Plaintiff’s motion to enforce a settlement agreement in principle was denied because some material terms of that agreement were not included in the version the plaintiff sought to enforce. GeoLogic Computer Sys., Inc. v. MacLean, Case No. 10-13569 (D. Mich., Dec. 10, 2014).
Status of the case. Counsel for the parties to a software copyright infringement lawsuit purportedly reached an agreement in principle to settle the litigation. One of the material terms of the preliminary agreement was a status quo non-compete. However, the parties could not reach a consensus with respect to the wording. The plaintiff then settled with some of the defendants, deleting from that settlement any reference to a non-compete, and moved to enforce the old agreement in principle — minus the non-competition clause — against the non-settling defendants. They objected to the motion on the ground that they could not be forced to accept a compromise significantly different from the one to which they had acquiesced. The court agreed and denied the motion to enforce.
The settlement in principle. After three years of hard-fought pretrial litigation in a federal court in Michigan, the district court judge referred the case to a magistrate judge for settlement negotiations. In October 2013, the parties’ attorneys informed the magistrate judge orally that they had an agreement. The judge directed them to recite on the record “the overarching terms,” and they purported to do so. One was that two corporate defendants would pay approximately $1.5 million to the plaintiff over time, with the payments guaranteed by the individual defendant owners of those corporations. Another term was that certain other defendants who were salespersons — people the court referred to as the “Non-Compete Defendants” — would compete with those corporations only with respect to relationships already existing. The purpose of the covenant was to restrict the Non-Compete Defendants from interfering with the earning potential of those corporations to such an extent that they might be unable to liquidate their indebtedness to the plaintiff. The magistrate judge directed the attorneys to memorialize the settlement.
A partial settlement. Unfortunately, the parties were unable to achieve unanimity, but the plaintiff and the Non-Compete Defendants did reach agreement. They would pay the plaintiff $730,000. Reference to a non-competition covenant was omitted. The Non-Compete Defendants committed that they would — and they did — support the plaintiff’s subsequent motion to enforce as against the non-settling defendants the settlement agreement in principle (minus, of course, the non-compete).
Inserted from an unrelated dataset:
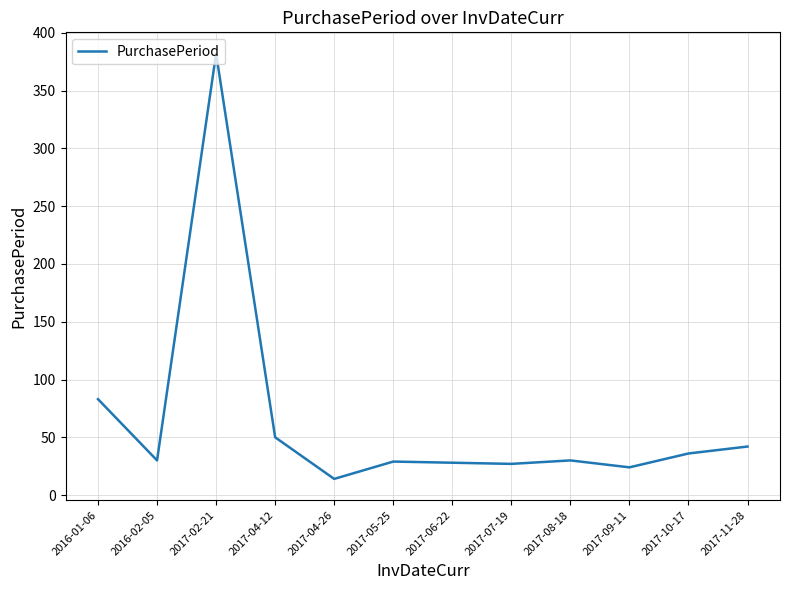

Is this an area chart (filled region under the line)?

No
Objections. In their opposition to the motion to enforce, the non-settling defendants — the two corporations and their owners — contended that during settlement negotiations all parties had agreed that the non-compete was a material term, and no party had expressed any objection to it. Moreover, by protecting the corporations’ income stream, the non-compete also served potentially to shield the individual guarantors from a default by the corporations which would trigger their own duty to pay. Also, the non-settling defendants pointed out that if payment in full was not made, the plaintiff might claim entitlement to valuable rights relating to the software, and those defendants wondered aloud whether the plaintiff might be surreptitiously promoting non-payment. In response, the plaintiff countered that the draft non-compete provision was solely for the plaintiff’s benefit, to increase the likelihood that it would be paid, and therefore the non-settling defendants would not be prejudiced by deletion of that provision.
The court’s decision. The trial judge agreed with the parties objecting to the motion to enforce. The settlement in principle was not identical in all material respects to the order the plaintiff sought to have entered. The court said that the subjective purpose of the omitted non-compete — here, supposedly to protect the plaintiff — is irrelevant. The defendants never agreed to a settlement without that provision, and so the court was precluded from granting the motion to enforce.
Takeaways. This case reminds us that a motion to enforce a “settlement agreement in principle” will be denied unless all parties assented to every significant term. Here, the agreement the plaintiff sought to enforce differed in several material respects — most notably, the deleted non-compete — from the settlement to which the parties purportedly had agreed several months earlier. Those differences doomed the contested motion to enforce.